Sanli Deniz Esin Tekcan, Sanli Ahmet Necati, Buyukdereli Atadag Yildiz, Kurt Atakan, Esmerer Emel
Department of Radiology, Faculty of Medicine, Gaziantep University, Gaziantep, Turkey.
Department of General Surgery, Abdulkadir Yuksel State Hospital, Gaziantep, Turkey.
J Ultrasound Med. 2025 Jun 23. doi: 10.1002/jum.16749.
This study aimed to evaluate the ability of ChatGPT and Breast Ultrasound Helper, a special ChatGPT-based subprogram trained on ultrasound image analysis, to analyze and differentiate benign and malignant breast lesions on ultrasound images.
Ultrasound images of histopathologically confirmed breast cancer and fibroadenoma patients were read GPT-4o (the latest ChatGPT version) and Breast Ultrasound Helper (BUH), a tool from the "Explore" section of ChatGPT. Both were prompted in English using ACR BI-RADS Breast Ultrasound Lexicon criteria: lesion shape, orientation, margin, internal echo pattern, echogenicity, posterior acoustic features, microcalcifications or hyperechoic foci, perilesional hyperechoic rim, edema or architectural distortion, lesion size, and BI-RADS category. Two experienced radiologists evaluated the images and the responses of the programs in consensus. The outputs, BI-RADS category agreement, and benign/malignant discrimination were statistically compared.
A total of 232 ultrasound images were analyzed, of which 133 (57.3%) were malignant and 99 (42.7%) benign. In comparative analysis, BUH showed superior performance overall, with higher kappa values and statistically significant results across multiple features (P .001). However, the overall level of agreement with the radiologists' consensus for all features was similar for BUH (κ: 0.387-0.755) and GPT-4o (κ: 0.317-0.803). On the other hand, BI-RADS category agreement was slightly higher in GPT-4o than in BUH (69.4% versus 65.9%), but BUH was slightly more successful in distinguishing benign lesions from malignant lesions (65.9% versus 67.7%).
Although both AI tools show moderate-good performance in ultrasound image analysis, their limited compatibility with radiologists' evaluations and BI-RADS categorization suggests that their clinical application in breast ultrasound interpretation is still early and unreliable.
本研究旨在评估ChatGPT以及基于超声图像分析训练的特殊的基于ChatGPT的子程序“乳腺超声助手”对超声图像上的乳腺良恶性病变进行分析和鉴别的能力。

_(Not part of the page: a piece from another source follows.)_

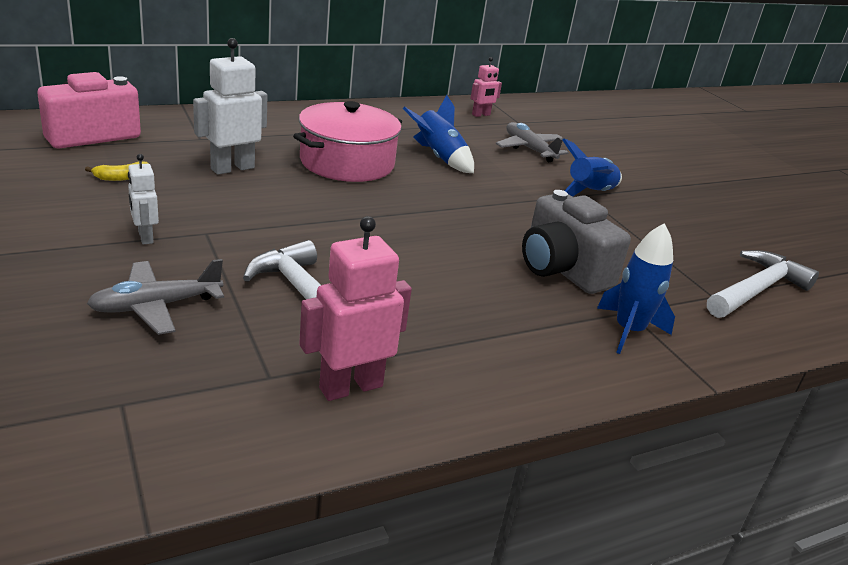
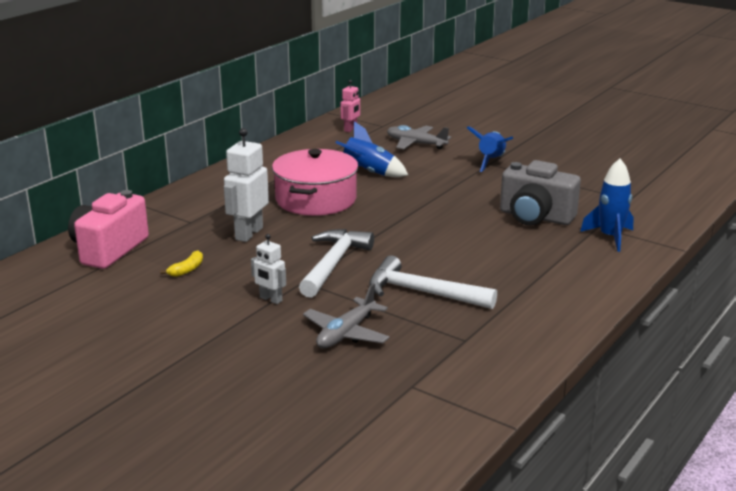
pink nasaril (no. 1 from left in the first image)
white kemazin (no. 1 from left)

对组织病理学确诊的乳腺癌和纤维腺瘤患者的超声图像由GPT-4o(最新版ChatGPT)和ChatGPT“探索”板块中的工具“乳腺超声助手”(BUH)进行解读。两者均使用美国放射学会(ACR)乳腺影像报告和数据系统(BI-RADS)乳腺超声术语标准以英文进行提问:病变形状、方向、边缘、内部回声模式、回声性、后方声学特征、微钙化或高回声灶、病灶周围高回声边缘、水肿或结构扭曲、病变大小以及BI-RADS分类。两名经验丰富的放射科医生共同评估图像及程序的回答。对输出结果、BI-RADS分类一致性以及良恶性鉴别进行统计学比较。
共分析了232幅超声图像,其中133幅(57.3%)为恶性,99幅(42.7%)为良性。在对比分析中,总体而言BUH表现更优,kappa值更高,且在多个特征上结果具有统计学意义(P < 0.001)。然而,对于所有特征,BUH(κ:0.387 - 0.755)与GPT-4o(κ:0.317 - 0.803)与放射科医生共识的总体一致水平相似。另一方面,GPT-4o的BI-RADS分类一致性略高于BUH(69.4%对65.9%),但在区分良性病变与恶性病变方面BUH略更成功(65.9%对67.7%)。
尽管这两种人工智能工具在超声图像分析中均表现出中等良好的性能,但它们与放射科医生评估及BI-RADS分类的兼容性有限,这表明它们在乳腺超声解读中的临床应用仍处于早期且不可靠。